* _FRAGMENTO DEL TEXTO_:
**********

Y no hay buenas noticias, amigos devotos de lo palpable y medible.
Según Mora, nuestro cerebro ha evolucionado favoreciendo las herramientas neuronales (circuitos) que le permiten sobrevivir, «y en esas herramientas han estado y siguen estando esos dos mecanismos universales que son el placer y el dolor». Ambas experiencias están grabadas a fuego en las estructuras del sistema límbico (nuestra «mente animal», que integra las áreas cerebrales que codifican las emociones -placer, rabia, agresividad…- y las motivaciones básicas -ingesta de agua y alimentos, sexo, frío-calor…-), y por eso nuestro ser primordial es una especie de chimpancé chiflado que salta de rama en rama huyendo del dolor y buscando el placer.
Por tanto, dolor, placer y supervivencia forman la ecuación de nuestra vida.
Para ponerlo peor, los experimentos demuestran que nuestro cerebro es mucho más rápido y certero identificando las señales de dolor que las de placer. Y no solo eso, también las memoriza mucho mejor, para evitar repetirlas.
Y claro, así no hay dios que sea feliz.
Siguiendo con la explicación de Mora, luego llega el neocórtex (como una ambulancia con retraso) y se encarga de interpretar conscientemente las emociones, es decir, de convertirlas en sentimientos, pensamientos y construcciones simbólicas. Vamos, que la emoción es la reina, y el pensamiento su mayordomo.

**********

Entradas de datos recopiladas:
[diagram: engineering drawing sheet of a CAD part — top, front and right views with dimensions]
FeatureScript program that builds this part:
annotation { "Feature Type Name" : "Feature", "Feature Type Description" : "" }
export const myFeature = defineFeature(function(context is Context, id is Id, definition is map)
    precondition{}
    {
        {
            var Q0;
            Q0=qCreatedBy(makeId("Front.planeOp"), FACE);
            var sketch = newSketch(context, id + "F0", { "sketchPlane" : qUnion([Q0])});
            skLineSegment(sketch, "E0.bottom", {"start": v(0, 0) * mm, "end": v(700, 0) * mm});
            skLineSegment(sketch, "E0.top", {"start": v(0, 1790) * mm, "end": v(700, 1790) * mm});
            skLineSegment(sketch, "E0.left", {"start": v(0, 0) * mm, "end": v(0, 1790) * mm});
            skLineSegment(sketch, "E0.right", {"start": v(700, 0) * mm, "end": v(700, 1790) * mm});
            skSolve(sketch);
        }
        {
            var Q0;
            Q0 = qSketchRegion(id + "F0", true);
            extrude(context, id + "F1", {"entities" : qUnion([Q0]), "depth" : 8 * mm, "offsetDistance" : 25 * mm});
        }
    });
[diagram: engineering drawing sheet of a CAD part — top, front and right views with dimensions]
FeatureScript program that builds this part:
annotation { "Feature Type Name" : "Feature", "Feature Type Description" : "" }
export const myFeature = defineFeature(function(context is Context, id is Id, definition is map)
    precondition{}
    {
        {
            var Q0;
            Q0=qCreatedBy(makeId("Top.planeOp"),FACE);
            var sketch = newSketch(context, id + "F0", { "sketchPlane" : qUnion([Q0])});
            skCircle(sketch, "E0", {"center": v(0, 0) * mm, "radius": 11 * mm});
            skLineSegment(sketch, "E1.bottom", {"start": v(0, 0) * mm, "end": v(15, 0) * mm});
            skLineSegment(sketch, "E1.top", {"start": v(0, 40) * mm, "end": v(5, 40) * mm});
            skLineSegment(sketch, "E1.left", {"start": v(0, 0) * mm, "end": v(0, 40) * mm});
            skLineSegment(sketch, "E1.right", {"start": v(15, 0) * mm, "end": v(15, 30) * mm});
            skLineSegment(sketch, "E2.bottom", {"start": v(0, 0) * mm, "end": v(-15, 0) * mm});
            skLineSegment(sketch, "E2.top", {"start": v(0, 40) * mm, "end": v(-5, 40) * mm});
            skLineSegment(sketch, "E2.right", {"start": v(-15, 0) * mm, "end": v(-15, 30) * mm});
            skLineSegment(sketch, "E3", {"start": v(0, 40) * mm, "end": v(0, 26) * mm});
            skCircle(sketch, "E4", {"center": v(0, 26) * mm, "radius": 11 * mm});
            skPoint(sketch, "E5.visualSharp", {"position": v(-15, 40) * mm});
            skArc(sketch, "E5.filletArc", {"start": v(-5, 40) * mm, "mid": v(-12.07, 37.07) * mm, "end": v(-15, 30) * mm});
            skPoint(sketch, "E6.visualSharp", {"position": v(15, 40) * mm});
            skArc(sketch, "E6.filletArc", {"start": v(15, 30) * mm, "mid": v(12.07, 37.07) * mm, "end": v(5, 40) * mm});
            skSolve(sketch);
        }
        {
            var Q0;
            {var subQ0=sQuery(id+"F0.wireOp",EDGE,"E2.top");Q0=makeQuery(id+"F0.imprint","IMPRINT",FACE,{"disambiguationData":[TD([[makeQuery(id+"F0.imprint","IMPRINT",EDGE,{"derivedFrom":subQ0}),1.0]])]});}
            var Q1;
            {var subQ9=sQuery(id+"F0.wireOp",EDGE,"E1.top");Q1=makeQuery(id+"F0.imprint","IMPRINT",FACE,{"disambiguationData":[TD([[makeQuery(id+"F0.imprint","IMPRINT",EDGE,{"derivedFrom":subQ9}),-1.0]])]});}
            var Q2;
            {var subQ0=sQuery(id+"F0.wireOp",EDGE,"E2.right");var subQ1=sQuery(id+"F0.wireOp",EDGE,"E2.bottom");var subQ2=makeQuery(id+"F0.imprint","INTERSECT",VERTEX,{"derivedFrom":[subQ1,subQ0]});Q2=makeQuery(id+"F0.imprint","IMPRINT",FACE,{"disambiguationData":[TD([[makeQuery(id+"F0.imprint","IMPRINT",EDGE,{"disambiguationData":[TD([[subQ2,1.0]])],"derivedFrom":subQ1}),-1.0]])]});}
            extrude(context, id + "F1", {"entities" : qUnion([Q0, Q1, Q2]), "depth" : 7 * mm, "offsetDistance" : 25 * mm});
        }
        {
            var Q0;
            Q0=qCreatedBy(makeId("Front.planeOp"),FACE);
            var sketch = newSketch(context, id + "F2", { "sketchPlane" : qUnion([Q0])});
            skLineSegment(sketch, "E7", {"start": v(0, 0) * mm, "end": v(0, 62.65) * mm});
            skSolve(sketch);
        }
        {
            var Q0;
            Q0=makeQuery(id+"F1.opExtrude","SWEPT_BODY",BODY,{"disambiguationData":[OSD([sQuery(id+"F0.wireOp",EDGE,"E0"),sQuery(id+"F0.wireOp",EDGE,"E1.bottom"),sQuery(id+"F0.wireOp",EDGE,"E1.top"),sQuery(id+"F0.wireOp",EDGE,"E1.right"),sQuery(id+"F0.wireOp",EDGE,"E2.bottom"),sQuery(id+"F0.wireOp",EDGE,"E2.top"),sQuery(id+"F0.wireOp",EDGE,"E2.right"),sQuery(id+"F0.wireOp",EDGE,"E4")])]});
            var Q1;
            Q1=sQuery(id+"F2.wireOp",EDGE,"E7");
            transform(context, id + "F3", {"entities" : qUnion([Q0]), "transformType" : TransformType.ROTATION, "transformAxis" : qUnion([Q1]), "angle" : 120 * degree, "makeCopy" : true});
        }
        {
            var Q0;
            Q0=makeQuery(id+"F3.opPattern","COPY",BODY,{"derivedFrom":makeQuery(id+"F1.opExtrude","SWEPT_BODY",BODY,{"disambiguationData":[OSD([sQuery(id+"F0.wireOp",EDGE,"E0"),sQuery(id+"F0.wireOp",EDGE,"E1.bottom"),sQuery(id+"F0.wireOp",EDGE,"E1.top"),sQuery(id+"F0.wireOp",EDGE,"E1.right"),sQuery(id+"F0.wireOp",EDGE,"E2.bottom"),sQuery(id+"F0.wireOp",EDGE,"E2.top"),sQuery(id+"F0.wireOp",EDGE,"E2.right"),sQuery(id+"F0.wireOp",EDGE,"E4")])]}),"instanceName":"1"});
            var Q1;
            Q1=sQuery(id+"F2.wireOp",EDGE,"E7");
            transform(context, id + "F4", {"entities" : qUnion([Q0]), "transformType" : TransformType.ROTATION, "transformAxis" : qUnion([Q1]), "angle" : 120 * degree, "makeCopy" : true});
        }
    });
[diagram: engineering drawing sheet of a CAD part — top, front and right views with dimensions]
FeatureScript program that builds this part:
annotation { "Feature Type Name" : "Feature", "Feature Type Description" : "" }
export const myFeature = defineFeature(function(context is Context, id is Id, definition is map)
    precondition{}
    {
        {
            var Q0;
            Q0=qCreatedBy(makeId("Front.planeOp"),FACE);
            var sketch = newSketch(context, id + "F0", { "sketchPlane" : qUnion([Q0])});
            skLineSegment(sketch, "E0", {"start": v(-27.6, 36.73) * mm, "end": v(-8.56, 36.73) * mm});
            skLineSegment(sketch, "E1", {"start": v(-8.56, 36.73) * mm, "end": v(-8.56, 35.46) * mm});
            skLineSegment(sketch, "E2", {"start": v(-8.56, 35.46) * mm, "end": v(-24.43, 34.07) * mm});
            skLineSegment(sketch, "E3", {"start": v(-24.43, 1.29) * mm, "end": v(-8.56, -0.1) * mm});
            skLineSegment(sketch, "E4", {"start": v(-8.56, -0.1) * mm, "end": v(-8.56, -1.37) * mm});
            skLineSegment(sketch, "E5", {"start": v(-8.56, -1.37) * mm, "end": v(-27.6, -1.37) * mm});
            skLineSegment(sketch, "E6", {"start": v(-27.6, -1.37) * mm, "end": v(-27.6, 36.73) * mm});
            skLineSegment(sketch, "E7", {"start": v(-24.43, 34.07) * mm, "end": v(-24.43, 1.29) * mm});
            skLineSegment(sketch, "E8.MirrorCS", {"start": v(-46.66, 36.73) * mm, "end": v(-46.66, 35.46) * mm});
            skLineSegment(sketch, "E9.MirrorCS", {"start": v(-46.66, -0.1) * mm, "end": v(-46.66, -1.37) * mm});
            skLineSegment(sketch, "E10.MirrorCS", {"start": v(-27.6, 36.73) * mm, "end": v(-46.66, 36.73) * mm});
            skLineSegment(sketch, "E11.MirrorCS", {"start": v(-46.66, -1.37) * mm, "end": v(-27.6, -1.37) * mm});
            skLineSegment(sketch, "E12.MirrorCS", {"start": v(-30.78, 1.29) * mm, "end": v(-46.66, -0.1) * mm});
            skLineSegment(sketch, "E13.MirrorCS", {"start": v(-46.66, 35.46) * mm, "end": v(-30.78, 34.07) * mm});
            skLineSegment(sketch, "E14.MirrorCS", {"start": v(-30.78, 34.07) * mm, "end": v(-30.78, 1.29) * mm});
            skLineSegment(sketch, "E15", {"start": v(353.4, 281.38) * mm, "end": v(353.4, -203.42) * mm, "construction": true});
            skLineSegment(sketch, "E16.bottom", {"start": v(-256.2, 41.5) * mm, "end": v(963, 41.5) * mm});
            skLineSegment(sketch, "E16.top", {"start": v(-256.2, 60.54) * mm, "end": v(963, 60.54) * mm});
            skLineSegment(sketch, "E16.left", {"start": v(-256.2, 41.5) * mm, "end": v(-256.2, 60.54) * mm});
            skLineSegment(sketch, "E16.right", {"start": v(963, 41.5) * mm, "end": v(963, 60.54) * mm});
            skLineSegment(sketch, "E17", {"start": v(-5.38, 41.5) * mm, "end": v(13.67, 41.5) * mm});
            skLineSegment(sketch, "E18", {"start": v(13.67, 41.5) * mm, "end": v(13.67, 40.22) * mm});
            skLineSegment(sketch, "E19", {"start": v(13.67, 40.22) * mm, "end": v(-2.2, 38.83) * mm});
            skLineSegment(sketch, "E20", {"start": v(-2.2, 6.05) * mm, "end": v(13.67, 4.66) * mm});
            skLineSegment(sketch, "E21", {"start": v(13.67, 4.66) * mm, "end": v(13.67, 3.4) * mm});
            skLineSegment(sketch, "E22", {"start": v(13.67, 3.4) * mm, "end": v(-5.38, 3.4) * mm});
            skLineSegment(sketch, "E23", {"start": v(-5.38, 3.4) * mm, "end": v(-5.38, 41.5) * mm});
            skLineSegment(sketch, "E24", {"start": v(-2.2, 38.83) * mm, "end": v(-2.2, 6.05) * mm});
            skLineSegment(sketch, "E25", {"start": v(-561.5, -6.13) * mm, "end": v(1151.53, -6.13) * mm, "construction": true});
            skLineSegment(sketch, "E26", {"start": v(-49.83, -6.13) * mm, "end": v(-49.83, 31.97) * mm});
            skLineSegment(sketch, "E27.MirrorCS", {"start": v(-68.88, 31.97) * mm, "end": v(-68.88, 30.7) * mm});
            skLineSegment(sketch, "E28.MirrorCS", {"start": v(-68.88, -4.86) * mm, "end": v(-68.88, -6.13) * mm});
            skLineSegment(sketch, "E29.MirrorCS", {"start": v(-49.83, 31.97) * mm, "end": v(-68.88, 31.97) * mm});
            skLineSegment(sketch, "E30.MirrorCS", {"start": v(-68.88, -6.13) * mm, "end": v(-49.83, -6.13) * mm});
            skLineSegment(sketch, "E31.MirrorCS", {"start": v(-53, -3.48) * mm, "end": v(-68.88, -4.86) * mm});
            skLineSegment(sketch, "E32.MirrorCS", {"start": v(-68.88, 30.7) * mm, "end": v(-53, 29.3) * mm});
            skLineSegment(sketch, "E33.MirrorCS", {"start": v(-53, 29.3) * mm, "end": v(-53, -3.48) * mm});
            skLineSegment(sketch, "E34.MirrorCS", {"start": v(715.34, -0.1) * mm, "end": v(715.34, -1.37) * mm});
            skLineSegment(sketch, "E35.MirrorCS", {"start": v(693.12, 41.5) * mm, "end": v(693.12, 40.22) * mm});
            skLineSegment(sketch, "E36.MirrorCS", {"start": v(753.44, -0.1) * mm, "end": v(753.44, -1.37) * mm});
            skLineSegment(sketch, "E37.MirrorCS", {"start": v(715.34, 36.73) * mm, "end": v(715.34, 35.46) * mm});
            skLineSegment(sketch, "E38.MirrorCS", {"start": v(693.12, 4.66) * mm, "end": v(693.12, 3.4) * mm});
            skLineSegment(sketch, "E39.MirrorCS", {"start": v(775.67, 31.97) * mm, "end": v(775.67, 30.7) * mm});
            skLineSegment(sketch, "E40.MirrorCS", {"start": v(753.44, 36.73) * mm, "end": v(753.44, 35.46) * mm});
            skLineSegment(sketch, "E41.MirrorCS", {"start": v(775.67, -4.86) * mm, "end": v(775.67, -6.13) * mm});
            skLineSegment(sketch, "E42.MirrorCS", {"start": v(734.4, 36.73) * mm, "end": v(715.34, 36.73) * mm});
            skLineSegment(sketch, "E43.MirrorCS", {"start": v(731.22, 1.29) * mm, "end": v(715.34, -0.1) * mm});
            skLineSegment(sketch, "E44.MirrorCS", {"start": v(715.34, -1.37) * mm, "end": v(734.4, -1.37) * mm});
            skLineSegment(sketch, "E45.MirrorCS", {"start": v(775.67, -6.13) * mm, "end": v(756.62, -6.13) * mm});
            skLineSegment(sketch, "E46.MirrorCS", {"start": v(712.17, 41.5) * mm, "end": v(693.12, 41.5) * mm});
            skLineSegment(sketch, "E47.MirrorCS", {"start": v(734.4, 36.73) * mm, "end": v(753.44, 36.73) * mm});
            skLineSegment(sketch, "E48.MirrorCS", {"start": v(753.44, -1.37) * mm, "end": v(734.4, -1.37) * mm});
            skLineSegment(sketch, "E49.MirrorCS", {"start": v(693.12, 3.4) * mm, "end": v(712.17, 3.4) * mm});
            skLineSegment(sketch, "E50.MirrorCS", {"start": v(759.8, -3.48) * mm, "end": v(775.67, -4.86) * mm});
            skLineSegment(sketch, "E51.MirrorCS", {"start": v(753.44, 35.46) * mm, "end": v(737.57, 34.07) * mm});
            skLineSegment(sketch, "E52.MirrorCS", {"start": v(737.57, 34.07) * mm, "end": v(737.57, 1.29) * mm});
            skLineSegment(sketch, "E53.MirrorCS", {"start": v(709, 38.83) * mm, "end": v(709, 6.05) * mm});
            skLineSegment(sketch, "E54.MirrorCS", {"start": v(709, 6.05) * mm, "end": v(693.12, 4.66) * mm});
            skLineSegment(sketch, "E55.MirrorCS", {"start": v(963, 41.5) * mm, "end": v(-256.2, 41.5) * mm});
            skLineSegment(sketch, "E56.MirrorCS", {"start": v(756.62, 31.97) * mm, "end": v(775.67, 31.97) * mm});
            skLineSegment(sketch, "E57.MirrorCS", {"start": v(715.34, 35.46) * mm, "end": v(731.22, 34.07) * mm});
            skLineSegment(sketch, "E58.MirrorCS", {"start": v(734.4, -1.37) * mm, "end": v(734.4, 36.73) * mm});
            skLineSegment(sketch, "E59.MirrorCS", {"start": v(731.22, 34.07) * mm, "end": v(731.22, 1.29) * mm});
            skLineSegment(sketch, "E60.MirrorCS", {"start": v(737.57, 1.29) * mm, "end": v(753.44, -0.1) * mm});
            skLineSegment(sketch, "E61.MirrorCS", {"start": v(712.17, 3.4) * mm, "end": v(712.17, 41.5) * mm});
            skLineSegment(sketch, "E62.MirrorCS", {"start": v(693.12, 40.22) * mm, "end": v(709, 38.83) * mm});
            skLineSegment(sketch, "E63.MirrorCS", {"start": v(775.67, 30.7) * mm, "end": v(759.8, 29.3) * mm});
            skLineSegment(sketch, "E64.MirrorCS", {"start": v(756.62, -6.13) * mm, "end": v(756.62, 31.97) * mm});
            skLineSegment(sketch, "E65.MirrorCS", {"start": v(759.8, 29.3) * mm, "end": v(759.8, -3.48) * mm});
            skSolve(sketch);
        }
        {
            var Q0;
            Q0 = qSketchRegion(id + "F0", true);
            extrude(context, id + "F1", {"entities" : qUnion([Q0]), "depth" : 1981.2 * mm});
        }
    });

**********

* _TAREA PRÁCTICA A_:
Responde a las siguientes preguntas sobre el texto acerca del placer y el dolor:
(i) Según Mora, ¿qué dos mecanismos universales han estado y siguen estando en las herramientas neuronales del cerebro?
(ii) Según los experimentos, ¿qué señales identifica el cerebro con mayor rapidez y acierto?
(iii) ¿Con qué se compara la llegada del neocórtex?
* _TAREA PRÁCTICA B_: Continúa el texto sobre el placer y el dolor a partir de su última oración.

* _RESPUESTA ESCRITA A_:
(i) El placer y el dolor.
(ii) Las señales de dolor, que identifica mucho más rápido y con más acierto que las de placer.
(iii) Con una ambulancia con retraso.

* _RESPUESTA ESCRITA B_:
De este añadido cognitivo nacen todas nuestras ideas, y entre ellas y como bien escurridizo, supremo y quizá inalcanzable, la de la felicidad, una meta hacia la que corremos con un tiro en la pierna, porque el dolor y el placer, nuestros dos tiranos, «son el origen de la desazón, de la lucha, la insatisfacción y la frustración».
Como concluye Mora, «Un análisis del funcionamiento del cerebro, bajo la perspectiva de la evolución (…) nos enseña que la infelicidad es intrínseca a la vida en el mundo. (…) ver, mirar lo que nos rodea y alcanzar simplemente conocimiento y sentimiento ante algo ya contiene la semilla de la infelicidad, pues esta asoma desde el momento en que el cerebro filtra en su sistema límbico todo, absolutamente todo, lo que le llega desde los órganos de los sentidos y le pone ‘el sello’ de bueno o malo».
Quizá, piensa uno, la clave de ser feliz esté en no serlo y que no te importe.